**What needs to be done:**
Your answer must be the exact lines from the one holding "roll_deg: -1.0" through the final line of the records below, both included, and nothing more.

**Extracted information:**
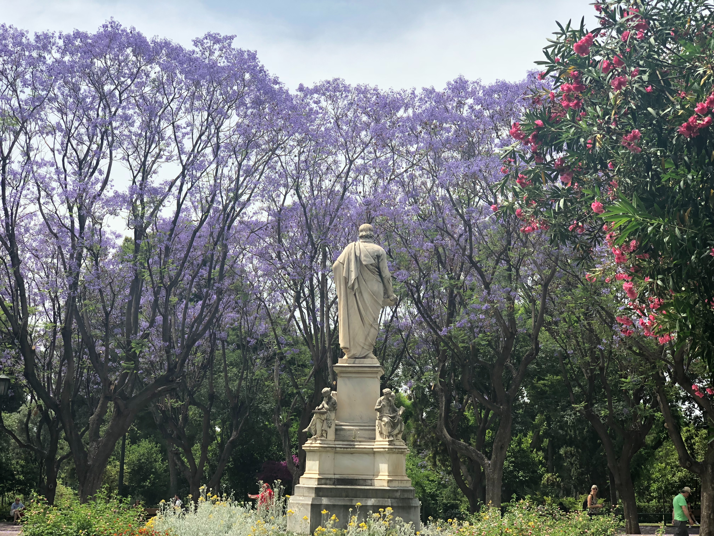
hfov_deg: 36.8
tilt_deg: +11.3
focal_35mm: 52
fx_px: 1073
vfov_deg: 28.0
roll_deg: -1.0
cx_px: 357
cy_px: 268
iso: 16
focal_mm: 6
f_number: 2.4
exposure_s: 1/695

**Exercise response:**
roll_deg: -1.0
cx_px: 357
cy_px: 268
iso: 16
focal_mm: 6
f_number: 2.4
exposure_s: 1/695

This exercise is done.